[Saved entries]

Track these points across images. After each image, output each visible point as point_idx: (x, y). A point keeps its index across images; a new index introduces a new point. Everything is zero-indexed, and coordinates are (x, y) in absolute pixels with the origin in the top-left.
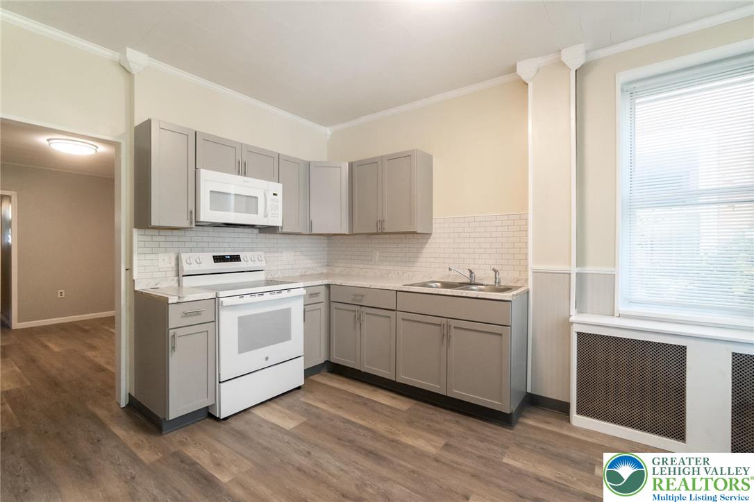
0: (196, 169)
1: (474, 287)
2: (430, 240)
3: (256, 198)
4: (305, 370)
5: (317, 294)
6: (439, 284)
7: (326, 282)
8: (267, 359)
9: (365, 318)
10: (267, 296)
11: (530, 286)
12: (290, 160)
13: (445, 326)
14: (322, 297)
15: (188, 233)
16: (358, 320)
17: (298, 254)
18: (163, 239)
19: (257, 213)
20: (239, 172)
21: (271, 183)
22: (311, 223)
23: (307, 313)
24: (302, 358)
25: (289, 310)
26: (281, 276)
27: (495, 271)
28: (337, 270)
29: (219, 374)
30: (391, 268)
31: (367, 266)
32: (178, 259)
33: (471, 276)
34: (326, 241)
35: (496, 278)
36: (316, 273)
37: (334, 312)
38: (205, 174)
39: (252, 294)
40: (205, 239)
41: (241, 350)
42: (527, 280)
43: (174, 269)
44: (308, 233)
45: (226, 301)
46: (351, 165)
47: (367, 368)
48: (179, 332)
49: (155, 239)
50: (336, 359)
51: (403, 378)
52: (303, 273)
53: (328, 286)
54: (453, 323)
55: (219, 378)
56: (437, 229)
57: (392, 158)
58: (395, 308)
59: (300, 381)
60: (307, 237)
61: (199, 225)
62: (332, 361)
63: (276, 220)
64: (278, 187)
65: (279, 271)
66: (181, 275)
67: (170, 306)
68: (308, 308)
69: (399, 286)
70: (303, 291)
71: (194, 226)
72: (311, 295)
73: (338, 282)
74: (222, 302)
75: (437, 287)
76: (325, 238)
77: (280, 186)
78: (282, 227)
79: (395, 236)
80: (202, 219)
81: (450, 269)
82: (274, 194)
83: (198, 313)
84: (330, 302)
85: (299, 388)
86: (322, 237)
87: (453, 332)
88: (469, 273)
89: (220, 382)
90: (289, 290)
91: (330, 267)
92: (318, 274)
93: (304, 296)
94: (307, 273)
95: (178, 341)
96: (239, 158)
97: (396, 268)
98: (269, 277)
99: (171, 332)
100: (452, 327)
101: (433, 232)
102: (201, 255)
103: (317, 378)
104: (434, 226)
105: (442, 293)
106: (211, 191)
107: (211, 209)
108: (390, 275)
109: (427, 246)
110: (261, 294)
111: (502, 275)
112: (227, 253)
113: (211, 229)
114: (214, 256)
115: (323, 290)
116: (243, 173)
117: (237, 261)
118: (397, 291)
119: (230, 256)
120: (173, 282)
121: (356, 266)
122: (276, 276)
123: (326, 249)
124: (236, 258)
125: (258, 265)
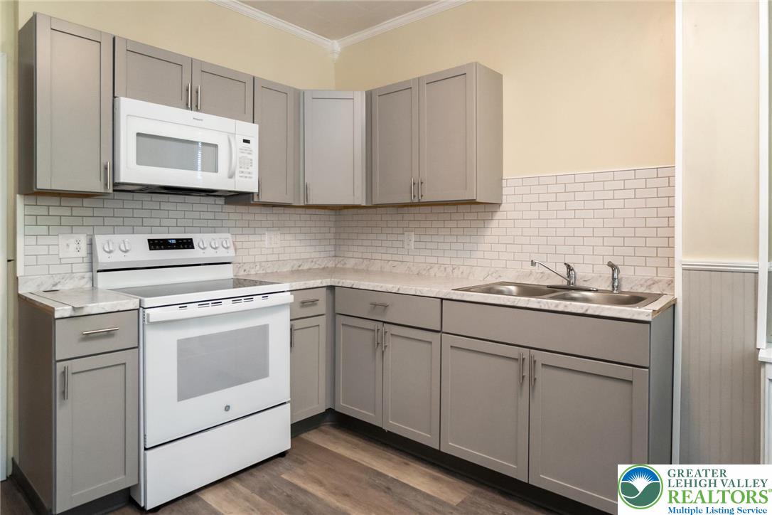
0: (114, 97)
1: (576, 294)
2: (498, 215)
3: (216, 146)
4: (291, 425)
5: (313, 302)
6: (513, 288)
7: (328, 282)
8: (227, 408)
9: (391, 342)
10: (227, 306)
11: (678, 293)
12: (271, 88)
13: (527, 362)
14: (322, 307)
15: (108, 204)
16: (379, 345)
17: (288, 237)
18: (67, 212)
19: (216, 171)
20: (187, 104)
21: (238, 122)
22: (306, 188)
23: (296, 333)
24: (288, 405)
25: (265, 328)
26: (261, 272)
27: (613, 267)
28: (350, 263)
29: (145, 436)
30: (434, 260)
31: (395, 257)
32: (91, 244)
33: (569, 275)
34: (333, 218)
35: (614, 279)
36: (316, 266)
37: (341, 331)
38: (127, 105)
39: (203, 303)
40: (137, 213)
41: (182, 396)
42: (671, 283)
43: (85, 260)
44: (302, 204)
45: (154, 315)
46: (369, 96)
47: (393, 425)
48: (75, 366)
49: (53, 211)
50: (344, 407)
51: (453, 447)
52: (295, 268)
53: (331, 288)
54: (541, 357)
55: (145, 441)
56: (509, 195)
57: (435, 80)
58: (439, 329)
59: (285, 444)
60: (299, 211)
61: (120, 188)
62: (337, 410)
63: (247, 182)
64: (251, 130)
65: (258, 264)
66: (95, 269)
67: (57, 322)
68: (298, 324)
69: (445, 292)
70: (289, 298)
71: (110, 190)
72: (304, 304)
73: (348, 283)
74: (148, 315)
75: (510, 294)
76: (332, 212)
77: (255, 127)
78: (258, 195)
79: (440, 209)
80: (122, 180)
81: (533, 263)
82: (246, 141)
83: (109, 334)
84: (334, 314)
85: (282, 455)
86: (327, 212)
87: (541, 373)
88: (564, 271)
89: (146, 449)
90: (265, 295)
91: (337, 259)
92: (318, 269)
93: (291, 305)
94: (301, 268)
95: (72, 380)
96: (187, 82)
97: (442, 260)
98: (242, 274)
99: (60, 366)
100: (539, 365)
101: (504, 201)
102: (128, 238)
103: (313, 437)
104: (505, 191)
105: (519, 305)
106: (138, 134)
107: (139, 162)
108: (432, 272)
109: (494, 223)
110: (217, 301)
111: (625, 273)
112: (172, 236)
113: (146, 197)
114: (149, 240)
115: (322, 296)
116: (194, 106)
117: (188, 248)
118: (442, 299)
119: (177, 240)
120: (83, 282)
121: (378, 256)
122: (253, 272)
123: (333, 230)
124: (187, 244)
125: (222, 254)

[Aim of the exercise] Edit the entries by replacing "top-left" with "upper-left", changing nothing else, and omit the pictures from your answer.

[Exercise response]
Track these points across images. After each image, output each visible point as point_idx: (x, y). A point keeps its index across images; a new index introduces a new point. Everything is zero-indexed, and coordinates are (x, y) in absolute pixels with the origin in the upper-left.
0: (196, 169)
1: (474, 287)
2: (430, 240)
3: (256, 198)
4: (305, 370)
5: (317, 294)
6: (439, 284)
7: (326, 282)
8: (267, 359)
9: (365, 318)
10: (267, 296)
11: (530, 286)
12: (290, 160)
13: (445, 326)
14: (322, 297)
15: (188, 233)
16: (358, 320)
17: (298, 254)
18: (163, 239)
19: (257, 213)
20: (239, 172)
21: (271, 183)
22: (311, 223)
23: (307, 313)
24: (302, 358)
25: (289, 310)
26: (281, 276)
27: (495, 271)
28: (337, 270)
29: (219, 374)
30: (391, 268)
31: (367, 266)
32: (178, 259)
33: (471, 276)
34: (326, 241)
35: (496, 278)
36: (316, 273)
37: (334, 312)
38: (205, 174)
39: (252, 294)
40: (205, 239)
41: (241, 350)
42: (527, 280)
43: (174, 269)
44: (308, 233)
45: (226, 301)
46: (351, 165)
47: (367, 368)
48: (179, 332)
49: (155, 239)
50: (336, 359)
51: (403, 378)
52: (303, 273)
53: (328, 286)
54: (453, 323)
55: (219, 378)
56: (437, 229)
57: (392, 158)
58: (395, 308)
59: (300, 381)
60: (307, 237)
61: (199, 225)
62: (332, 361)
63: (276, 220)
64: (278, 187)
65: (279, 271)
66: (181, 275)
67: (170, 306)
68: (308, 308)
69: (399, 286)
70: (303, 291)
71: (194, 226)
72: (311, 295)
73: (338, 282)
74: (222, 302)
75: (437, 287)
76: (325, 238)
77: (280, 186)
78: (282, 227)
79: (395, 236)
80: (202, 219)
81: (450, 269)
82: (274, 194)
83: (198, 313)
84: (330, 302)
85: (299, 388)
86: (322, 237)
87: (453, 332)
88: (469, 273)
89: (220, 382)
90: (289, 290)
91: (330, 267)
92: (318, 274)
93: (304, 296)
94: (307, 273)
95: (178, 341)
96: (239, 158)
97: (396, 268)
98: (269, 277)
99: (171, 332)
100: (452, 327)
101: (433, 232)
102: (201, 255)
103: (317, 378)
104: (434, 226)
105: (442, 293)
106: (211, 191)
107: (211, 209)
108: (390, 275)
109: (427, 246)
110: (261, 294)
111: (502, 275)
112: (227, 253)
113: (211, 229)
114: (214, 256)
115: (323, 290)
116: (243, 173)
117: (237, 261)
118: (397, 291)
119: (230, 256)
120: (173, 282)
121: (356, 266)
122: (276, 276)
123: (326, 249)
124: (236, 258)
125: (258, 265)
0: (114, 97)
1: (576, 294)
2: (498, 215)
3: (216, 146)
4: (291, 425)
5: (313, 302)
6: (513, 288)
7: (328, 282)
8: (227, 408)
9: (391, 342)
10: (227, 306)
11: (678, 293)
12: (271, 88)
13: (527, 362)
14: (322, 307)
15: (108, 204)
16: (379, 345)
17: (288, 237)
18: (67, 212)
19: (216, 171)
20: (187, 104)
21: (238, 122)
22: (306, 188)
23: (296, 333)
24: (288, 405)
25: (265, 328)
26: (261, 272)
27: (613, 267)
28: (350, 263)
29: (145, 436)
30: (434, 260)
31: (395, 257)
32: (91, 244)
33: (569, 275)
34: (333, 218)
35: (614, 279)
36: (316, 266)
37: (341, 331)
38: (127, 105)
39: (203, 303)
40: (137, 213)
41: (182, 396)
42: (671, 283)
43: (85, 260)
44: (302, 204)
45: (154, 315)
46: (369, 96)
47: (393, 425)
48: (75, 366)
49: (53, 211)
50: (344, 407)
51: (453, 447)
52: (295, 268)
53: (331, 288)
54: (541, 357)
55: (145, 441)
56: (509, 195)
57: (435, 80)
58: (439, 329)
59: (285, 444)
60: (299, 211)
61: (120, 188)
62: (337, 410)
63: (247, 182)
64: (251, 130)
65: (258, 264)
66: (95, 269)
67: (57, 322)
68: (298, 324)
69: (445, 292)
70: (289, 298)
71: (110, 190)
72: (304, 304)
73: (348, 283)
74: (148, 315)
75: (510, 294)
76: (332, 212)
77: (255, 127)
78: (258, 195)
79: (440, 209)
80: (122, 180)
81: (533, 263)
82: (246, 141)
83: (109, 334)
84: (334, 314)
85: (282, 455)
86: (327, 212)
87: (541, 373)
88: (564, 271)
89: (146, 449)
90: (265, 295)
91: (337, 259)
92: (318, 269)
93: (291, 305)
94: (301, 268)
95: (72, 380)
96: (187, 82)
97: (442, 260)
98: (242, 274)
99: (60, 366)
100: (539, 365)
101: (504, 201)
102: (128, 238)
103: (313, 437)
104: (505, 191)
105: (519, 305)
106: (138, 134)
107: (139, 162)
108: (432, 272)
109: (494, 223)
110: (217, 301)
111: (625, 273)
112: (172, 236)
113: (146, 197)
114: (149, 240)
115: (322, 296)
116: (194, 106)
117: (188, 248)
118: (442, 299)
119: (177, 240)
120: (83, 282)
121: (378, 256)
122: (253, 272)
123: (333, 230)
124: (187, 244)
125: (222, 254)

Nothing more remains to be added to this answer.